Figenciğim, başına geçireceğim bir şirketim olsa zaten uğraşmam bu kadar. Nasılsa gideceği yer belli olur. Yine mutlaka okumalı ama şimdi daha önemli:-) Bazen mimar olacak ne vardı tüccar olsaydım diyorum:-)

4:48 AM

 
Blogger Gamzeli said...

Allah ailelerimize sabır versin...
Bizimkilerde öyle tatsız geçiyor şu televizyondaki haberleri dinledikçe hop pturup hop kalkıyoruz..

Paraları olmadığı için kızının çeyizlerini satan kişiye çok üzüldüm alalh yardımcıları olsun inşallah...

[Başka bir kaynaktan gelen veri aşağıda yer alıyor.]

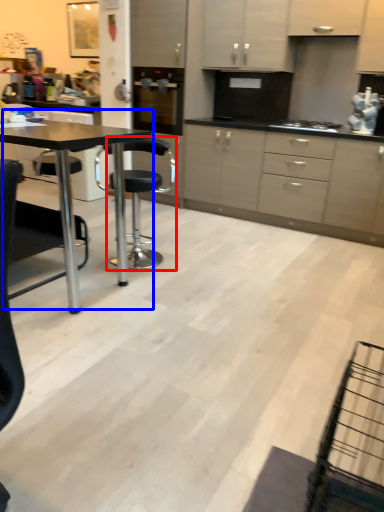
Question: Among these objects, which one is nearest to the camera, chair (highlighted by a red box) or table (highlighted by a blue box)?

Choices:
 (A) chair
 (B) table

Answer: (B)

Senin oğluşada geçmiş olsun ablacım, iyi bak kendine ,eşine ve oğluşuna tabiki anneciğinede :)

5:04 AM

 
Blogger Mutluveumutlu said...

Kimsenin tadı tuzu yokki canım, bloğa bile giresim yok, yeni yorum yazmak için pencere açıyorum, sonra kapatıyorum. Ama seninde dediğin gibi hayat devam ediyor...
Evlilik yıldönümünüz de kutlu olsun. Allah sağlıkla, mutlulukla, çocuklarınızla, torunlarınızla nicelerini kutlamayı nasip etsin.
Öpüyorum çok

5:32 AM

 
Blogger SenaBera said...

Evet tadımız da tuzumuz yok...
Canım evlilik yıldönümünüz kutlu olsun.!!Nice uzuuun,mutlu yıllar dilerim tüm sevdiklerin ve eşinle..

6:29 AM

 
Blogger renkler said...

Gamzeliciğim, kadının kızının çeyizlerini satöası üzücü olabilir ama ona da şunu söyledim: "Üzülme, iyi bir neden için kullanılmış. Yine yaparsın..." Hem kız daha 11 yaşında ayol! Bir de söylediğine göre 100 havlu kenarı dikmiş havlulara, bilmem kaç patik yapmış, kaç tane oya işlemiş. O kadar da abartmamak lazım çeyizleri bence... Emeğini satmış, o kadar da kötü değil. Şimdi durumları fena değil sanırım...

11:29 PM

 
Blogger renkler said...

Mutlucuğum, amin diyorum canım. Siz de uzuuuunnn yıllar beraber, mutlu olun...

11:29 PM

 
Blogger renkler said...

Sena ve Beranın anneciği, sağol canım. Amin diyorum ve aynısını sizler için de diliyorum.

11:30 PM

 
Blogger Gamzeli said...

Oooo baya abartmış o zaman, tamam çeyizi olabilir, güzel bişey ama o kadarda değil yani :)

2:14 AM

 
Blogger PERİLİ KÖŞK said...

hayat, endişeli bir şekilde tv başına geçmek ,acaba bugün neler oldu ,ne kararlar alındı,ülkem ne durumda sorgularıyla geçiyor....
doğal olarak her evin günlük telaşı,dersler,bugün ne yemek yapacağımlar....:(

6:42 AM

 
Blogger renkler said...

Gmzeliciğim, tabiki de. Çeyiz gibi bir adetin devam ettirilmesi çok güzel. Ama abartmaya da gerek yok. Ben de oğluşa çeyiz hazırlasam mı acaba:-) Kızım olmazsa yaparım valla. Hoş olur. Neden erkek anaları da bir iki hatıra bırakmasın?

11:36 PM

 
Blogger renkler said...

Perili Kökçüğüm, eminimki her evde benzer duygular yaşanıyor bu günlerde. Ben sıkıntıdan evi biraz ihmal ettim. İki gündür evi silmiyorum düşün artık!